Yesterday a blogger responded to Heather Havrilesky’s New York Times Magazine piece on “794 Ways in Which BuzzFeed Reminds us of Impending Death” on PottedReads, “a blog about reading and writing.”

He begins, “Having rediscovered John Updike, never having deeply read his work, until now, my late middle age, after reading Adam Begley’s new biography, Updike, I don’t seem to be able to get enough of reading his work. I can’t say for certain why. Maybe it’s the way Begley wrote Updike by braiding his work with his life that made me interested in reading him again. Maybe because Updike was a writer, first and foremost, something I’ve always wanted, which must have made his loved ones suffer. My curiosity was renewed. Updike wrote about his experience without hardly any boundaries between his life and his fiction. That’s quite a feat that some think was a trick of style, and not art, which it truly is. It also occurred to me that I wasn’t ready to read Updike until now. I probably avoided him not unlike I avoid myself by usually doing what I have to do without doing what I need to do. Updike’s not a  chore, but a pleasure with a price, not unlike most good things. Yes, he created a crisis of confidence that’s anxious and distracting by making us focus on what’s important. Not pleasing others at the expense of ourselves, knowing the difference between fantasy and reality, and moving forward accordingly.”

He adds, “The beauty of Havrilesky’s essay lies not only in making me understand BuzzFeed, using Updike to do it, but by incorporating Updike’s fiction into herself so that she could tell us about how they’re connected and why. By writing this essay she made Updike hers, and translated her appreciation of his work to mine. I can’t tell where Updike finished, and Havrilesky starts. I envy her that feat. It’s Eucharistic, and what reading’s all about. Changing you from leading an everyday life into a liturgical one.

“Updike knew that about reading, and writing. That’s why he could write hard about his life. If he wrote soft, his fiction would be faithless. Instead, it’s not. Updike’s stories and novels are a modern-day spiritual reckoning. His readers don’t know where his life ends and his fiction begins. It’s intimidating because he writes so well, and painful because it’s true. It takes a mature personality to understand what Updike’s saying in such a unifying way, that you want to deny it, dismiss him, and turn away. If we don’t like it then that’s tough, and probably another reason why some critics have mistakenly judged Updike as a self-absorbed show off. He’s not. Updike aimed for transubstantiation . . . His mystery isn’t that he could turn bread and wine into the body and blood of Christ, but that he could turn our everyday lives into invincible prose, that we could own for ourselves.”

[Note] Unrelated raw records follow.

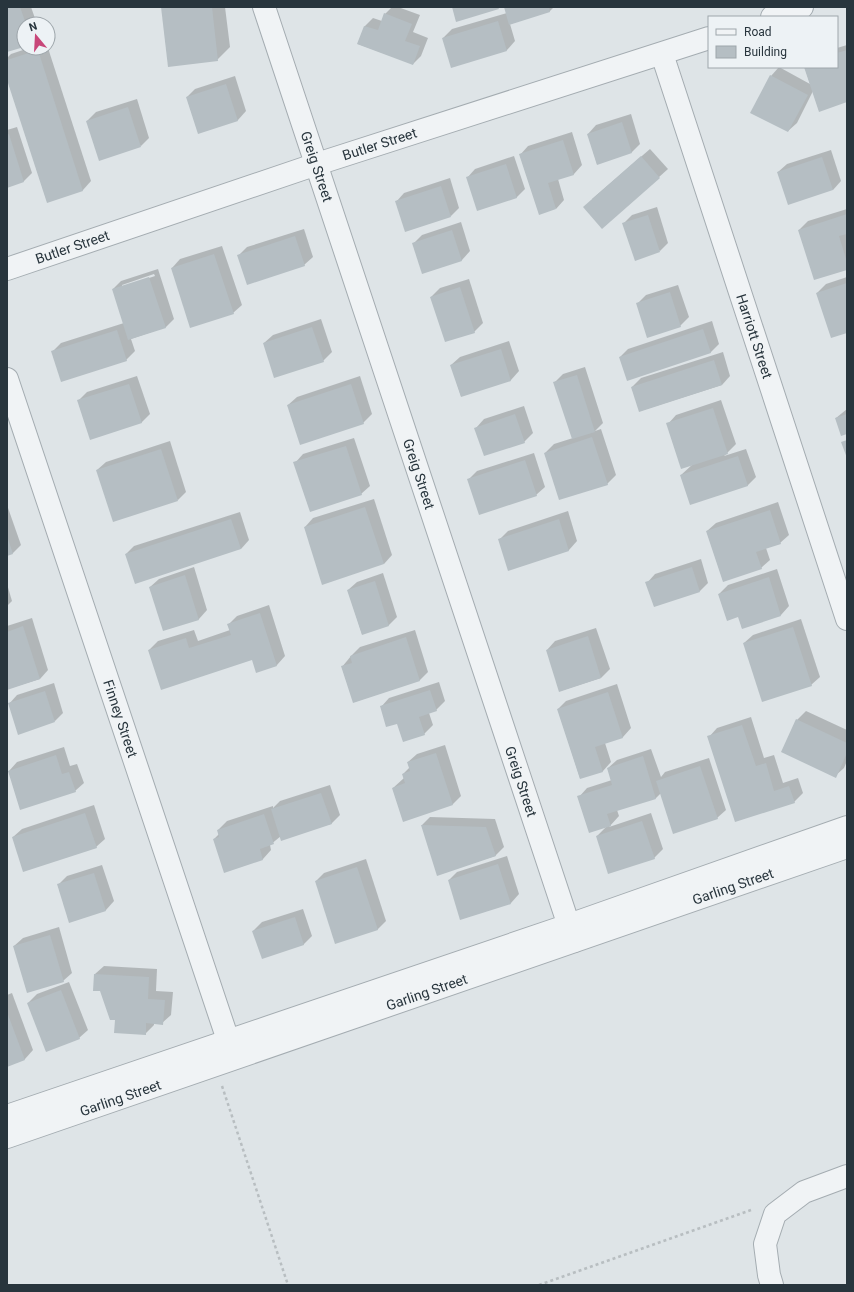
<svg xmlns="http://www.w3.org/2000/svg" width="854" height="1292" viewBox="0 0 854 1292" font-family="Roboto,sans-serif">
<style>
.shadow{fill:#0003;fill-rule:evenodd}
.building{fill:#b5bec3}
.lines{fill:none;stroke-linecap:round;stroke-linejoin:round}
.minor-casing{stroke:#a4acb1;stroke-width:24}
.path{stroke:#b8bec1;stroke-width:2.5;stroke-dasharray:3 3;stroke-linecap:butt}
.minor{stroke:#f0f3f5;stroke-width:22}
.labels{text-anchor:middle;stroke-width:3;stroke-linejoin:round;paint-order:stroke}
.street-label{font-size:14px;fill:#28353d;stroke:#edf2f5}
</style>
<rect width="100%" height="100%" fill="#dee4e7"/>
<g class="shadow">
<path d="M7 7H31L37 24H24V46L7 51Z"/>
<path d="M163 7H225L230 47 217 60Z"/>
<path d="M392 7H398L420 15 413 32 428 38 421 56 413 64 358 44 365 26 373 18 382 21 385 14Z"/>
<path d="M505 7H554L550 11 510 24 515 41 507 50 452 66 443 38 452 29 507 13Z"/>
<path d="M847 45V101L813 91 797 123 788 131 771 76 779 67 810 84 805 67H837V48Z"/>
<path d="M29 48H48L91 181 83 190 47 201 7 77V58L11 54Z"/>
<path d="M235 76 246 111 238 120 198 132 187 97 195 89Z"/>
<path d="M137 99 149 138 141 146 87 121 96 112Z"/>
<path d="M631 114 640 144 632 152 597 164 588 134 596 125Z"/>
<path d="M17 127 32 173 24 181 7 187V130Z"/>
<path d="M572 132 582 165 574 174 558 179 564 200 556 209 520 155 528 146Z"/>
<path d="M650 149 668 169 602 228 592 199Z"/>
<path d="M831 150 841 181 833 190 778 172 787 164Z"/>
<path d="M514 156 525 189 516 198 467 178 475 169Z"/>
<path d="M450 178 459 208 451 216 396 202 404 193Z"/>
<path d="M657 207 668 243 660 251 624 223 632 215Z"/>
<path d="M847 209V269L799 230 808 221Z"/>
<path d="M461 222 470 251 462 260 423 272 414 243 422 235Z"/>
<path d="M304 229 313 257 304 265 238 256 247 247Z"/>
<path d="M222 246 242 305 233 313 172 268 180 259Z"/>
<path d="M158 269 174 319 166 327 131 339 135 351 126 360 52 352 61 343 124 323 113 289 121 281ZM154 274 155 276 122 287V285Z"/>
<path d="M847 277V332L817 293 826 284Z"/>
<path d="M469 279 483 323 474 332 431 297 440 288Z"/>
<path d="M678 285 689 317 680 326 637 304 646 295Z"/>
<path d="M321 319 332 352 323 361 264 343 273 335Z"/>
<path d="M712 321 719 344 710 353 620 357 628 349Z"/>
<path d="M509 341 519 371 511 380 461 396 451 365 460 357Z"/>
<path d="M723 352 730 376 722 385 640 411 632 387 641 378Z"/>
<path d="M585 367 603 423 595 431 601 429 616 475 607 484 545 453 554 444 573 438 555 382 563 374Z"/>
<path d="M137 376 150 414 141 423 78 401 87 392Z"/>
<path d="M360 376 372 414 363 423 288 405 297 397Z"/>
<path d="M721 400 736 444 724 456 746 449 756 477 747 486 681 475 693 464 668 424 676 415Z"/>
<path d="M524 406 533 433 524 442 476 428 484 419Z"/>
<path d="M847 409V433L836 418Z"/>
<path d="M354 438 370 486 361 494 295 463 303 454Z"/>
<path d="M170 441 186 492 178 500 97 470 106 462Z"/>
<path d="M534 453 545 487 536 495 469 479 477 471Z"/>
<path d="M374 499 392 555 384 564 305 527 313 518Z"/>
<path d="M778 502 789 535 780 543 766 548 770 560 761 568 707 531 716 523Z"/>
<path d="M7 505 21 545 13 553 7 555Z"/>
<path d="M568 511 577 541 569 550 509 569 499 540 508 531Z"/>
<path d="M240 512 249 540 241 549 126 554 134 546Z"/>
<path d="M701 559 708 583 700 591 647 583 655 574Z"/>
<path d="M194 567 207 610 199 619 164 630 150 587 159 579Z"/>
<path d="M777 569 789 606 781 615 742 628 739 616 719 594 728 585Z"/>
<path d="M383 573 397 617 389 625 362 634 348 590 357 582Z"/>
<path d="M7 584 12 601 7 606Z"/>
<path d="M269 605 285 656 277 665 257 671 253 659 149 650 158 641 194 630 198 641 230 630 229 624 237 616Z"/>
<path d="M32 618 48 670 40 679 7 689V626Z"/>
<path d="M801 619 820 677 811 685 744 643 753 635Z"/>
<path d="M596 628 610 669 601 678 560 691 547 650 555 641Z"/>
<path d="M415 630 428 672 420 680 354 702 342 667 351 656 360 647Z"/>
<path d="M439 682 445 701 436 710 429 713 433 725 424 734 398 722 381 707 389 698Z"/>
<path d="M54 683 63 713 55 721 9 704 17 695Z"/>
<path d="M617 684 631 728 623 737 605 743 611 762 603 771 580 778 558 709 566 701Z"/>
<path d="M806 711 847 730V761L844 768 835 776 797 720Z"/>
<path d="M751 717 764 758 774 755 783 783 798 778 803 793 794 802 736 821 709 737 717 728Z"/>
<path d="M445 745 461 796 453 804 403 820 393 788 404 778 403 774 410 767 408 762 417 754Z"/>
<path d="M64 747 70 766 77 764 84 783 75 791 9 771 17 762Z"/>
<path d="M651 749 661 777 665 772 709 758 726 810 717 818 661 793 656 798 617 810 619 816 609 827 651 813 663 849 654 858 597 836 607 826 579 797 587 788 612 780 608 768 617 760Z"/>
<path d="M330 785 340 815 331 824 281 836 270 845 271 850 263 859 225 871 214 839 219 834 218 830 227 821 273 806V808L280 801Z"/>
<path d="M94 805 105 839 96 847 13 837 22 829Z"/>
<path d="M430 817 495 819 504 847 495 856 438 874 422 825Z"/>
<path d="M507 856 519 894 511 903 461 919 449 880 457 872Z"/>
<path d="M366 859 386 921 377 930 316 881 324 873Z"/>
<path d="M102 865 114 901 106 910 70 921 58 885 67 876Z"/>
<path d="M303 909 312 936 303 945 253 931 262 922Z"/>
<path d="M59 927 72 973 63 981 14 946 23 938Z"/>
<path d="M104 966 157 969 156 991 173 992 171 1015 162 1023H154V1025L145 1034 116 1019 95 974Z"/>
<path d="M69 982 88 1030 79 1038 28 1003 37 994Z"/>
<path d="M12 993 33 1050 25 1059 7 1066V995Z"/>
</g>
<g class="building">
<path d="M7 7H20L26 24H24V47L7 52Z"/>
<path d="M161 7H212L218 61 168 67Z"/>
<path d="M452 7H498L499 9 456 22Z"/>
<path d="M504 7H549L550 12 509 25Z"/>
<path d="M384 13 412 24 405 41 420 46 413 65 357 44 364 26 378 30Z"/>
<path d="M498 21 507 51 451 68 442 38Z"/>
<path d="M38 50 83 191 47 203 7 80V60Z"/>
<path d="M847 50V102L819 112 804 67H837V53Z"/>
<path d="M770 75 808 95 788 132 750 113Z"/>
<path d="M226 84 238 121 198 134 186 97Z"/>
<path d="M128 107 141 147 99 161 86 121Z"/>
<path d="M622 122 632 153 597 165 587 134Z"/>
<path d="M9 134 24 182 7 188V135Z"/>
<path d="M563 140 574 175 548 183 556 209 539 215 519 154Z"/>
<path d="M641 156 660 178 602 229 583 207Z"/>
<path d="M822 157 833 190 788 205 777 172Z"/>
<path d="M506 164 517 198 477 211 466 177Z"/>
<path d="M441 186 451 217 405 232 395 201Z"/>
<path d="M847 214V234L839 236 847 262V270L814 280 798 230Z"/>
<path d="M648 215 660 252 635 261 622 223Z"/>
<path d="M452 230 462 261 422 274 412 243Z"/>
<path d="M295 236 305 266 247 285 237 255Z"/>
<path d="M214 254 234 314 190 328 171 268Z"/>
<path d="M149 277 166 328 128 340 112 289Z"/>
<path d="M847 283V333L831 338 816 293Z"/>
<path d="M460 287 475 333 445 342 430 297Z"/>
<path d="M670 292 681 327 647 338 636 303Z"/>
<path d="M312 327 324 362 274 378 263 343Z"/>
<path d="M703 329 711 353 627 381 619 357Z"/>
<path d="M117 330 127 361 61 382 51 351Z"/>
<path d="M501 349 511 381 461 397 450 365Z"/>
<path d="M714 360 722 385 639 412 631 387Z"/>
<path d="M577 375 595 432 572 439 553 382Z"/>
<path d="M129 384 142 423 90 440 77 400Z"/>
<path d="M351 384 364 424 300 445 287 405Z"/>
<path d="M713 408 728 454 681 469 666 423Z"/>
<path d="M515 414 525 443 484 456 474 428Z"/>
<path d="M847 414V434L841 436 835 418Z"/>
<path d="M592 437 608 485 559 500 544 453Z"/>
<path d="M847 440V458L841 442Z"/>
<path d="M346 446 362 495 310 512 293 462Z"/>
<path d="M161 449 178 501 113 522 96 470Z"/>
<path d="M738 456 748 486 690 505 680 475Z"/>
<path d="M525 460 537 496 479 515 467 479Z"/>
<path d="M365 507 384 564 322 585 304 527Z"/>
<path d="M770 510 781 544 756 552 762 569 723 582 706 531Z"/>
<path d="M231 519 241 549 135 584 125 554Z"/>
<path d="M559 519 569 551 508 571 498 539Z"/>
<path d="M7 536 13 554 7 556Z"/>
<path d="M692 567 700 592 654 607 645 582Z"/>
<path d="M185 575 199 620 163 631 149 587Z"/>
<path d="M769 577 781 616 742 629 738 617 727 621 718 594Z"/>
<path d="M375 581 389 626 362 635 347 590Z"/>
<path d="M260 613 277 666 256 673 252 660 161 690 148 650 186 638 189 648 231 635 227 624Z"/>
<path d="M23 626 40 679 7 690V632Z"/>
<path d="M793 627 812 686 762 702 743 643Z"/>
<path d="M588 636 601 678 559 692 546 650Z"/>
<path d="M406 637 420 681 353 703 341 666 352 663 350 656Z"/>
<path d="M430 690 437 711 419 717 425 735 403 742 397 724 386 727 380 706Z"/>
<path d="M45 691 55 722 18 735 8 703Z"/>
<path d="M608 692 623 738 595 747 603 772 580 779 557 709Z"/>
<path d="M796 719 847 743V753L836 778 781 752Z"/>
<path d="M742 725 756 766 766 763 774 791 789 786 795 803 735 822 707 736Z"/>
<path d="M436 753 453 805 403 822 392 788 405 783 402 774 410 771 407 762Z"/>
<path d="M56 755 62 774 69 772 76 792 20 810 8 771Z"/>
<path d="M643 756 656 799 607 814 611 826 589 833 577 796 612 785 607 768Z"/>
<path d="M700 766 718 819 673 834 656 781Z"/>
<path d="M321 793 332 824 281 841 271 809Z"/>
<path d="M85 813 97 848 23 872 12 837Z"/>
<path d="M264 814 274 844 260 849 263 860 224 873 213 839 219 837 217 830Z"/>
<path d="M642 821 655 859 608 874 596 836Z"/>
<path d="M421 825 486 827 496 856 437 876Z"/>
<path d="M498 864 511 904 460 920 448 880Z"/>
<path d="M357 867 378 930 335 944 315 881Z"/>
<path d="M94 873 106 911 69 923 57 884Z"/>
<path d="M295 917 304 945 262 959 252 931Z"/>
<path d="M50 935 64 982 27 993 13 946Z"/>
<path d="M94 974 149 977 148 999 165 1000 163 1025 146 1023V1035L114 1033 115 1020H110L100 991H93Z"/>
<path d="M61 990 80 1039 46 1052 27 1003Z"/>
<path d="M7 1012 25 1060 7 1067Z"/>
</g>
<g class="lines">
<g class="minor-casing">
<g id="minor">
<path id="s1" d="M264 7 574 941"/>
<path d="M772 17 802 7"/>
<path id="s2" d="M662 54 847 619"/>
<path id="s3" d="M7 269 317 164 709 38"/>
<path id="s4" d="M7 379 233 1055"/>
<path d="M7 1116 569 925 847 827"/>
<path id="s5" d="M7 1137 847 847"/>
<path d="M772 1285 769 1275 765 1244 775 1214 804 1192 847 1176"/>
</g>
</g>
<g class="path">
<path d="M222 1086 288 1285"/>
<path d="M539 1285 751 1210"/>
</g>
<use href="#minor" class="minor"/>
</g>
<g class="labels">
<g class="street-label">
<text dy="5" stroke="none"><textPath href="#s3" startOffset="393">Butler Street</textPath></text>
<text dy="5" stroke="none"><textPath href="#s1" startOffset="168">Greig Street</textPath></text>
<text dy="5" stroke="none"><textPath href="#s3" startOffset="69">Butler Street</textPath></text>
<text dy="5" stroke="none"><textPath href="#s2" startOffset="297">Harriott Street</textPath></text>
<text dy="5" stroke="none"><textPath href="#s1" startOffset="492">Greig Street</textPath></text>
<text dy="5" stroke="none"><textPath href="#s4" startOffset="358">Finney Street</textPath></text>
<text dy="5" stroke="none"><textPath href="#s1" startOffset="816">Greig Street</textPath></text>
<text dy="5" stroke="none"><textPath href="#s5" startOffset="768">Garling Street</textPath></text>
<text dy="5" stroke="none"><textPath href="#s5" startOffset="444">Garling Street</textPath></text>
<text dy="5" stroke="none"><textPath href="#s5" startOffset="120">Garling Street</textPath></text>
</g>
</g>
<rect width="854" height="1292" fill="none" stroke="#28353d" stroke-width="16"/>
<rect x="708" y="16" width="130" height="52" fill="#edf2f5" stroke="#9ea6ab"/>
<rect x="716" y="29" width="20" height="6" fill="#f0f3f5" stroke="#9ea6ab"/>
<text x="744" y="36" font-size="12" fill="#28353d">Road</text>
<rect x="716" y="46" width="20" height="12" fill="#b5bec3" stroke="#9ea6ab"/>
<text x="744" y="56" font-size="12" fill="#28353d">Building</text>
<g transform="translate(36 36) rotate(342)"><circle r="19" fill="#edf2f5" stroke="#9ea6ab"/>
<path d="M0-3L7 15L0 10L-7 15Z" fill="#c84779"/>
<text y="-6" font-size="11" font-weight="bold" text-anchor="middle" fill="#28353d">N</text>
</g>
</svg>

Read the full article, “Oh, what a feeling, Toyota!”

Blogger cites Updike’s small, razor-sharp truths

The blog Short Story Magic Tricks is dedicated to helping would-be writers learn “tricks” from established writers. By the site’s own description, “At Short Story Magic Tricks we attempt to break down and analyze what we like about each story. . . . To that end, each post will highlight a different short story, featuring a favorite magic trick employed by its author.”

The featured Updike short story posted thus far is “Here Come the Maples,” and the “magic trick” is Updike’s capacity for “filling the story with small, razor-sharp truths.”

“In the hands of a lesser writer, this story could fall apart as a maudlin diary entry. But Updike sprinkles in all these little moments that make the reader feel the feelings of the protagonist. These details are so spot-on, the reader can’t help but relate and say, ‘Oh, yes, that’s it exactly. That’s how it was for me once too.’ The story is no longer a thinly veiled Updike autobiography; it stands in for the reader’s own personal history as well. And that’s quite a trick on Updike’s part.”